• Aim:
Copy all of the material below word for word, leaving out the pictures.

• Supplied records:
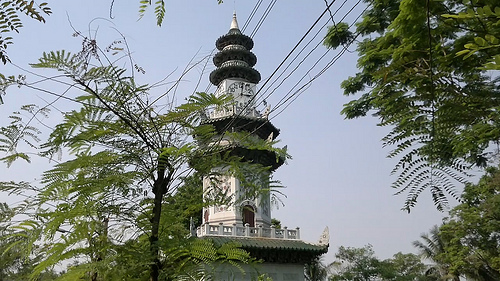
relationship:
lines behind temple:
[271, 27, 328, 91] [208, 21, 295, 243]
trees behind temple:
[422, 51, 476, 93] [208, 21, 295, 243]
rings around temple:
[214, 68, 253, 81] [208, 21, 295, 243]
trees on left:
[422, 51, 476, 93] [1, 80, 83, 95]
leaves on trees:
[25, 6, 48, 14] [422, 51, 476, 93]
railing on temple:
[238, 225, 276, 246] [208, 21, 295, 243]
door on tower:
[228, 201, 262, 227] [215, 37, 255, 67]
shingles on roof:
[225, 237, 272, 243] [269, 237, 324, 255]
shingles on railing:
[225, 237, 272, 243] [238, 225, 276, 246]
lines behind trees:
[271, 27, 328, 91] [422, 51, 476, 93]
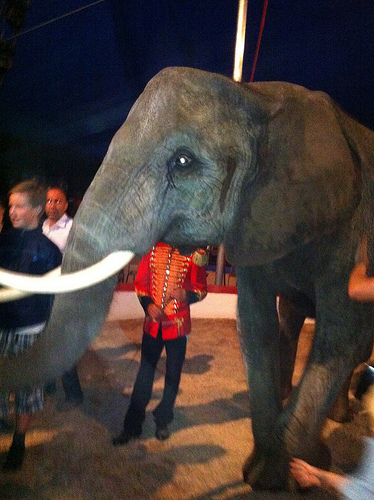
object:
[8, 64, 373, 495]
elephant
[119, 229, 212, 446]
man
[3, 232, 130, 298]
tusks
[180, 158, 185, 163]
light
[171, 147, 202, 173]
eye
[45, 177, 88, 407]
man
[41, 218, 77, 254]
white shirt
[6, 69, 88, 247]
wall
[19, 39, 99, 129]
boarder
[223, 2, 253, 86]
pole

• The reply:
relationship:
lines behind temple:
[271, 27, 328, 91] [208, 21, 295, 243]
trees behind temple:
[422, 51, 476, 93] [208, 21, 295, 243]
rings around temple:
[214, 68, 253, 81] [208, 21, 295, 243]
trees on left:
[422, 51, 476, 93] [1, 80, 83, 95]
leaves on trees:
[25, 6, 48, 14] [422, 51, 476, 93]
railing on temple:
[238, 225, 276, 246] [208, 21, 295, 243]
door on tower:
[228, 201, 262, 227] [215, 37, 255, 67]
shingles on roof:
[225, 237, 272, 243] [269, 237, 324, 255]
shingles on railing:
[225, 237, 272, 243] [238, 225, 276, 246]
lines behind trees:
[271, 27, 328, 91] [422, 51, 476, 93]
object:
[8, 64, 373, 495]
elephant
[119, 229, 212, 446]
man
[3, 232, 130, 298]
tusks
[180, 158, 185, 163]
light
[171, 147, 202, 173]
eye
[45, 177, 88, 407]
man
[41, 218, 77, 254]
white shirt
[6, 69, 88, 247]
wall
[19, 39, 99, 129]
boarder
[223, 2, 253, 86]
pole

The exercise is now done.